A healthy number of Kentuckians took advantage of new early voting options ahead of Tuesday’s General Election. That’s according to the state’s top election official.

In all, just over 253,000 Kentucky voters opted to embrace the state’s expanded voting access, according to Secretary of State Michael Adams.

Splitting that number out into party affiliations, Republicans edged out Democrats by about 4,000 votes.

Counting absentee options included mail-in ballots, excused in-person voting, and no-excuse, early voting in-person, nearly 330,000 votes have already been cast.

Adams told Spectrum several factors could drive higher-than-expected turnout this cycle.

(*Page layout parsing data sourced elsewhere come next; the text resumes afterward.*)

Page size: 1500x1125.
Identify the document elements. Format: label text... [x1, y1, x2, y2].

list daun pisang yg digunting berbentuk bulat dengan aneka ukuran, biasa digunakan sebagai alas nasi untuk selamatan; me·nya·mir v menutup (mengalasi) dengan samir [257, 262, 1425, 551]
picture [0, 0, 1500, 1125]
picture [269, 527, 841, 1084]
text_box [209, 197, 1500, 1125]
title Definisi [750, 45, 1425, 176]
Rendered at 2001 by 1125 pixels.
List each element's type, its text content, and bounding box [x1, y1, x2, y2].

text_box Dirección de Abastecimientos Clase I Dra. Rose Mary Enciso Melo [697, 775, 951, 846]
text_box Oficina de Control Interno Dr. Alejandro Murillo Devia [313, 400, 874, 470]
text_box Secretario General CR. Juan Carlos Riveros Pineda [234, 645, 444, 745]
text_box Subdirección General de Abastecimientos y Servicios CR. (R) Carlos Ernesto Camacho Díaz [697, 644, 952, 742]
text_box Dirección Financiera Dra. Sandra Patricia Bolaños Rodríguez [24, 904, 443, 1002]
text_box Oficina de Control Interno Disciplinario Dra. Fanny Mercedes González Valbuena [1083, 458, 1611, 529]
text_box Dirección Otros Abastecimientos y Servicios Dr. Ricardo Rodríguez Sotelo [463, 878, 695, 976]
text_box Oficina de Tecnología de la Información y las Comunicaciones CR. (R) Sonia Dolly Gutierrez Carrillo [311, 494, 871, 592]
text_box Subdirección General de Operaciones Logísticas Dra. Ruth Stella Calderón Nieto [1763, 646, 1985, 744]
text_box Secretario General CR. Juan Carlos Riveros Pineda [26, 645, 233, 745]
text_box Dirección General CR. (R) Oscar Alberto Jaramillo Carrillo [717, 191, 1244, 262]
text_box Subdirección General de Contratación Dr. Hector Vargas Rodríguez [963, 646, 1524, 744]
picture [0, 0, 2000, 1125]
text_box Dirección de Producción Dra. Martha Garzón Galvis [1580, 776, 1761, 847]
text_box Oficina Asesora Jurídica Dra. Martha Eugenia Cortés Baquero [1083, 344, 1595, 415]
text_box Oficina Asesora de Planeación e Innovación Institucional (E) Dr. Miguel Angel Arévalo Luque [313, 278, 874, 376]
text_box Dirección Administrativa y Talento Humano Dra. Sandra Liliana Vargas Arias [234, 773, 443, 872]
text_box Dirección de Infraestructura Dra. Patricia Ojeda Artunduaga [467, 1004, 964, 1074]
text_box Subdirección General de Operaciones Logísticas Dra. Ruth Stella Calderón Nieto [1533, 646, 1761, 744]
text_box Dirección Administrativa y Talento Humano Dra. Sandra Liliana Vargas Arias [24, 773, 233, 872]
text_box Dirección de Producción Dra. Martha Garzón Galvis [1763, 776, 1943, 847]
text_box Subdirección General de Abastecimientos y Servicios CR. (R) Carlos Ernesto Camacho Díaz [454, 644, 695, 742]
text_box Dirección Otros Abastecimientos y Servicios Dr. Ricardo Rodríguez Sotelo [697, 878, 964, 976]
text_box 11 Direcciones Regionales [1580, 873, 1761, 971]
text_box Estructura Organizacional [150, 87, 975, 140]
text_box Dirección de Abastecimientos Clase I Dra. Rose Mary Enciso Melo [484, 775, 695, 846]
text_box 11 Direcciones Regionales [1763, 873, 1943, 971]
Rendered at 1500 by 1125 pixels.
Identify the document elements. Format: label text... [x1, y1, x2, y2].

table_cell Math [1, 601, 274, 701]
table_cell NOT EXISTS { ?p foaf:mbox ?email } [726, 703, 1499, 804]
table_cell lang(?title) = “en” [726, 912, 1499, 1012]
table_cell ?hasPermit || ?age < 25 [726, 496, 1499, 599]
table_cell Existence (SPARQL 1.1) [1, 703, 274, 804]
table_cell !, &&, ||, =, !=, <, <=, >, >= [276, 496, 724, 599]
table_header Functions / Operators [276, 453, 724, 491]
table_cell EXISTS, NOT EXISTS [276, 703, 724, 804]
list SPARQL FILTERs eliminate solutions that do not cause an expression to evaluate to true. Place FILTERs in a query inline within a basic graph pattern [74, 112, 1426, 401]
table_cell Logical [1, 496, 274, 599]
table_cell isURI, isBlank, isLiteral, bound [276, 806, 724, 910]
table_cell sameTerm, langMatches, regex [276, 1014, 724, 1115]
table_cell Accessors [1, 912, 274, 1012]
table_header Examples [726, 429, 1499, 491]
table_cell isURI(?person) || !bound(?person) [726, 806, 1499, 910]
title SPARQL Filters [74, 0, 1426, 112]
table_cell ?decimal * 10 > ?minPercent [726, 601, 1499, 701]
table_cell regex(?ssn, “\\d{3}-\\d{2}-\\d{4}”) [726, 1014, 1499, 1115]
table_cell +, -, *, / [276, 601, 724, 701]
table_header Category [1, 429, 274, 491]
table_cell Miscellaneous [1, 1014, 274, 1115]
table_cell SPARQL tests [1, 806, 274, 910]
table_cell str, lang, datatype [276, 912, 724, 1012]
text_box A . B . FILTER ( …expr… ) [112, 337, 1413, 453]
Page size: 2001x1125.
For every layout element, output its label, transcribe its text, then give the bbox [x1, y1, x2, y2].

"Obviously you've got a 50-50 Senate at a very polarized time, so that's going to drive turnout. Abortion is going to drive turnout. Based on the early numbers of absentee and in-person absentee votes that have come in already, my expectation is that we're going to be above what I thought would be about a 40% turnout. I think we're going to be more like 45%."
Secretary of State Michael Adams

Early in-person voting ran from Thursday through Saturday. The remainder of in-person voters will need to line up at their polling locations between 6 am and 6 pm local time on Tuesday.

There will also be more registered voters this time around. Adams says the state saw a rebound of voter registrations, which remained relatively flat in recent years. That number jumped by more than 16,000 during this election season.